I'm not quite sure I understand your question, that is, clustering puts things together based on the distances between them, and then generates a tree showing the distances. One usually cuts the tree to define clusters based on a given height (perhaps this is what you mean by cutoff?). However, as worded "clustering based on cutoff distance" doesn't make sense to me (perhaps you could explain further?).
If you want to cluster your data, and then take things which cluster below a distance of two, you could do the following in R:
# Create a sample data set.
y <- matrix(rnorm(50), 10, 5, dimnames=list(paste("g", 1:10, sep=""), paste("t", 1:5, sep="")))

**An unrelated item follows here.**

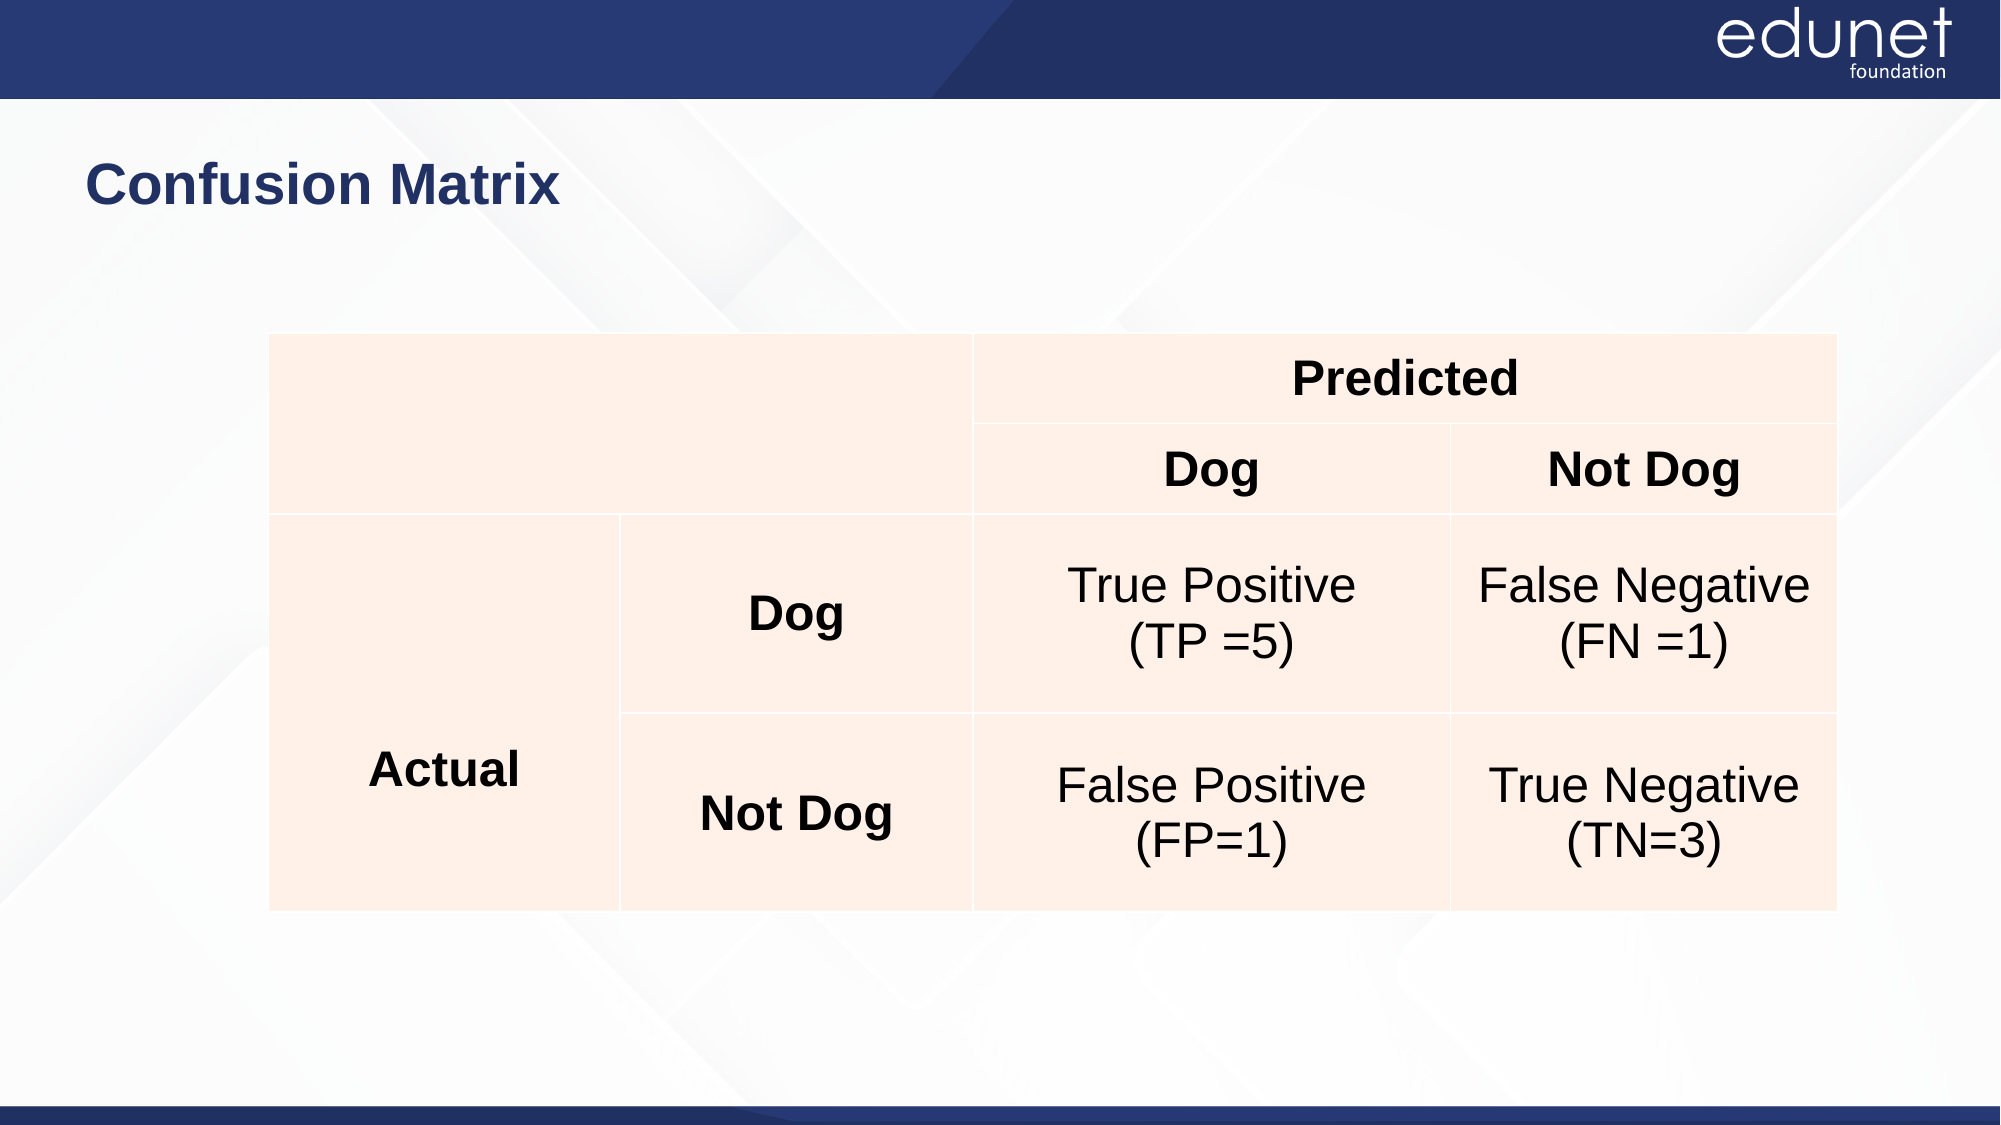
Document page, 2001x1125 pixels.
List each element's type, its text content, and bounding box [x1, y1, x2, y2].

# hierarchical cluster using Euclidean distance to get a range of distances
# for which the integer 2 is relevant
hr <- hclust(dist(y), method = "complete", members=NULL)
# examine the dendrogram
plot(hr)
# cut at a distance of 2, and get cluster memberships
myhcl <- cutree(hr, h=2)
# highlight our clusters on the dendrogram
rect.hclust(hr, h=2)
Using some other distance metric (i.e. correlation) you could choose a custom cutoff distance after examining the dendrogram.
yes ... u understood it correctly.. i.e. cuts the tree to define clusters based on a given height ... thanks i ll try the commands n let u know
Thanks seidel it works... but getting one error when i set the cutoff of 0.5. the error is "Error in rect.hclust(hr, h = 0.5) : k must be between 2 and 377"
What is your basis for choosing 0.5? Given that error, if you look at your dendrogram, it's likely that none of the distances are less than 0.5. You can see them directly by examining hr$height. You might try range(hr$height). You can't choose to cut lower than the smallest distance. What is your range of distances?
thanks @seidel... but the matrix does contain some values which is within the range of 0.5.